Dos jovens com 15 anos que vivem em Botsuana, África do Sul e Zimbábue 60% correm risco de se infectar. A representante do UNFPA explica que para mudar esta situação, não só no continente africano, não basta apenas distribuir preservativos. “Para resolver as desigualdades é preciso ter vontade política nacional, e não me refiro só a políticos e a governos. Estou falando de vontade política dos pais, da comunidade, das lideranças e o envolvimento dos jovens porque quem está vivendo isso são os jovens”, disse Rosemary.

A representante do UNFPA defende que são necessárias ações de educação, maior acesso à informação e medidas que visem a diminuir as desigualdades de oportunidade entre os sexos. ”É preciso promover um comportamento saudável mais seguro. Quanto mais anos de estudo, menor a taxa de fecundidade”, afirmou. Acesso aos programas de saúde reprodutiva e o envolvimento dos jovens na formulação das políticas públicas também são outros fatores importantes.

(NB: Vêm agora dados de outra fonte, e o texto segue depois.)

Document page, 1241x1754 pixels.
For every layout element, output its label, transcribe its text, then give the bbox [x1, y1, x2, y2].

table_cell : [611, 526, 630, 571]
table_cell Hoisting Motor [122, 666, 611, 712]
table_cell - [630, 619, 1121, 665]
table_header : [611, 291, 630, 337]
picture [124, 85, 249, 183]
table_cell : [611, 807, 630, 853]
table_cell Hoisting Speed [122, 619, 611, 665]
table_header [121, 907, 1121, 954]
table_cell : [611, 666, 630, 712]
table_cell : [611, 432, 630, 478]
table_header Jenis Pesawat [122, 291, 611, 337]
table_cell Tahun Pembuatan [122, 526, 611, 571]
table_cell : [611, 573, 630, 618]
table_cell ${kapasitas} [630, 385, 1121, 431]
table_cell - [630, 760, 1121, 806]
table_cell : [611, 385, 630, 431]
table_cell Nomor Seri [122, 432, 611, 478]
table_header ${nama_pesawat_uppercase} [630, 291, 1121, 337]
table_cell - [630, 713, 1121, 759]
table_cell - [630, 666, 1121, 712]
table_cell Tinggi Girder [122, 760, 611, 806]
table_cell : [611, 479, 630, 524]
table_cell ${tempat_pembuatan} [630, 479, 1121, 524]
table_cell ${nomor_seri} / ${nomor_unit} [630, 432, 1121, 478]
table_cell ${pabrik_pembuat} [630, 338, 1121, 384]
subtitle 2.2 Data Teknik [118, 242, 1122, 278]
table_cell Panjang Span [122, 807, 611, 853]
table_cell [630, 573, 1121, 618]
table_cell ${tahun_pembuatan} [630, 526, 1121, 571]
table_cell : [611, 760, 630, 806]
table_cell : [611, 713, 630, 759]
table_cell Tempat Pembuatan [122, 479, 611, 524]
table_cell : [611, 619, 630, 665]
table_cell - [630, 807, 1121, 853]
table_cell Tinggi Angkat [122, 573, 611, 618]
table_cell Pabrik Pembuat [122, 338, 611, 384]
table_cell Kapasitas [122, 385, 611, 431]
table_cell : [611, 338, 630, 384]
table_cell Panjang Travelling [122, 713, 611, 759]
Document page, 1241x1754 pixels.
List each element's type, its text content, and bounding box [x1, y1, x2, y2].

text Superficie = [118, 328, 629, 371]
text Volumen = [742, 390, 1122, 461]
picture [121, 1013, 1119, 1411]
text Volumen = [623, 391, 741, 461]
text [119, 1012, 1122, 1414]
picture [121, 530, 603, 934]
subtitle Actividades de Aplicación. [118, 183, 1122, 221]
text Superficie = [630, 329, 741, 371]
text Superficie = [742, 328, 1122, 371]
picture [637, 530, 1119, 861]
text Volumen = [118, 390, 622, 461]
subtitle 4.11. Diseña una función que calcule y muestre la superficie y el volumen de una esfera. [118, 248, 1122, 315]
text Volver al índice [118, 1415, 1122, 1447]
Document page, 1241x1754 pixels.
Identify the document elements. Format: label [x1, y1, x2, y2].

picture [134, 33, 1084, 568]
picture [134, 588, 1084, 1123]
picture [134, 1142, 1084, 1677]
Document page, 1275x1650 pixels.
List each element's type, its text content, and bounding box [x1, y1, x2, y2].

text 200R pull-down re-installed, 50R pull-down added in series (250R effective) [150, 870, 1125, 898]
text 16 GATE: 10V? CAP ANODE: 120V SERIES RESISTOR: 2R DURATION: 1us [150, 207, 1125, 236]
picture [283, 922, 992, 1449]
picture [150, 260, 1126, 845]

A prevenção, além de salvar vidas, representa também benefício econômico para os governos. Pelos cálculos do Fundo de População, os países com renda per capita anual de mil dólares economizam 34,6 mil dólares a cada contaminação pelo HIV evitada.

Além da vulnerabilidade à Aids, as mulheres enfrentam também os riscos da gravidez precoce. A cada ano, cerca de 14 milhões de jovens entre 15 e 19 anos têm filhos. A mortalidade materna é a principal causa de morte entre mulheres nessa faixa etária de 15 a 19 anos.

EDUCAÇÃO
O relatório aponta que, apesar de a maioria ter acesso à escola, 57 milhões de rapazes e 96 milhões de jovens mulheres, entre 15 e 24 anos, não sabem ler e escrever. Numa tendência de corrigir esta desigualdade de gênero, o estudo identifica que o acesso das mulheres à educação tem crescido em ritmo mais acelerado. Cerca de 90 países estão próximos da meta de acabar com esta desigualdade até 2015.

Para as mulheres, o casamento e a gravidez precoces provocam problemas na educação das adolescentes e, em muitos casos, o abandono da escola. A estimativa do UNFPA é que 82 milhões de garotas em países em desenvolvimento, que agora estão com idades entre 10 e 17 anos, estarão casadas antes dos 18 anos.